• **СПИСОК ЗАДАНИЙ**
1. Сколько времени, согласно отрывку о помещичьем деспотизме, продолжался господский обед у Головина?
2. Переведите на английский язык предложение из отрывка о помещичьем деспотизме: «Ежедневно, напившись чаю, барин отправлялся в церковь, где у него было свое специальное место».
3. Пожалуйста, продолжите отрывок о помещичьем деспотизме, начав сразу после его последнего предложения.
=== ТЕКСТ ДЛЯ ЧТЕНИЯ ===
Один мемуарист воскликнул как-то, что жизнь русских помещиков была для православного люда «наказанием Божьим, бичом варварского деспотизма». Важно, что одними из характерных проявлений этого «варварского деспотизма» совсем не обязательно были жестокие пытки крестьян и дворовых или издевательства над женами и соседями. Это деспотическое самодурство могло проявляться более мирно, но от этого оказывалось еще тягостнее, пронизывало всю крепостную действительность, жило в каждой бытовой мелочи.
Примером этого может служить распорядок дня, заведенный у себя в поместье В. Головиным. Ежедневно, напившись чаю, барин отправлялся в церковь, где у него было свое специальное место. По окончании службы возвращался домой, сопровождаемый приближенными лакеями, и усаживался за обеденный стол. Господский обед продолжался долго, не менее 3-х часов, и кушаньев на нем бывало обыкновенно по семи, причем для каждого из кушаний был назначен особый повар, который лично и приносил барину свое блюдо. После этого повара с поклонами удалялись и их место занимали 12 официантов, одетых в красные кафтаны, с напудренными волосами и непременно в белых шейных платках. После обеда барин ложился спать до утра.
=== ФРАГМЕНТЫ ЗАПИСЕЙ ===
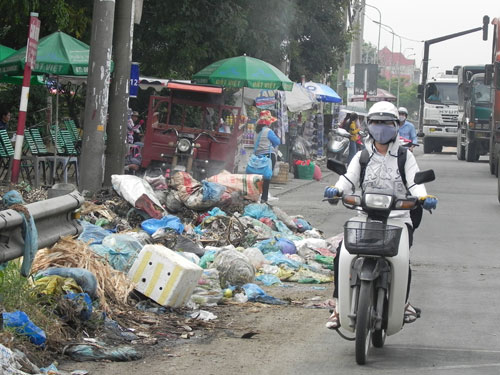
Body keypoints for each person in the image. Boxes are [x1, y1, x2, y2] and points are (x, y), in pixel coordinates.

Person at [323, 101, 438, 329]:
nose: (381, 127)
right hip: (365, 217)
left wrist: (423, 197)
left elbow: (415, 182)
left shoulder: (405, 157)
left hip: (398, 218)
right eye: (376, 122)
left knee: (402, 260)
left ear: (396, 126)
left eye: (387, 123)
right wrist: (336, 190)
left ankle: (403, 304)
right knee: (341, 255)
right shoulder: (363, 156)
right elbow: (349, 178)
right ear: (369, 125)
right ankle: (338, 306)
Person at [254, 110, 281, 203]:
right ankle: (264, 198)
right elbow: (277, 142)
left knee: (258, 178)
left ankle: (256, 196)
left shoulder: (257, 131)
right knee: (266, 178)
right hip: (268, 156)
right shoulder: (268, 131)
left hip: (257, 156)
===
• **ОТВЕТЫ ПО ПУНКТАМ**
1. Не менее трёх часов.

2. Every day, after drinking his tea, the master would go to church, where he had his own special place.

3.
Но приготовления ко сну также сопровождались особенным, тщательно разработанным и неукоснительно соблюдавшимся ритуалом. В спальне закрывались ставни и изнутри прочитывали молитву, «аминь» — отвечали снаружи после ее окончания и запирали ставни железными болтами. Ключи от комнат и хозяйственных помещений доверенная горничная относила барину и клала их ему под подушку. Проходя обратно, отдавала неизменный приказ сенным девушкам, дежурившим ночью: «ничем не стучите, громко не говорите, по ночам не спите, подслушников глядите, огонь потушите и помните накрепко!» В заключение давался еще один приказ, странный для непосвященного человека, но в головинском доме имевший важное значение: «кошек-то смотрите»! Дело объяснялось тем, что при спальне Головина стоял особенный стол с семью ножками, к которым привязывались на ночь семь кошек. И ничто так не расстраивало барина, как если кому-нибудь из них удавалось освободиться и вспрыгнуть к нему на постель. В этом случае наказание, а именно порка, ждало и кошку, и девку, дурно подвязавшую поводок. Причем девку пороли, понятно, значительно сильнее.
Во времена Бирона Головин попал в опалу и перенес пытки. Поэтому некоторые приписывали причудливые порядки, заведенные им, следствию душевного потрясения. Но нельзя не согласиться с исследователями, замечавшими по этому поводу, что здесь важнее обратить внимание не на душевное здоровье того или иного господина, а в случае с Головиным нет никаких явных свидетельств его сумасшествия, важна не личность, а общественный строй, при котором даже безумный барин мог делать все, что только ему вздумается, и подневольные слуги обязаны были исполнять любой, самый абсурдный каприз господина. А при промедлении или оплошности «подвергаться наказанию наравне с провинившейся кошкой», — как писал В.И. Семевский.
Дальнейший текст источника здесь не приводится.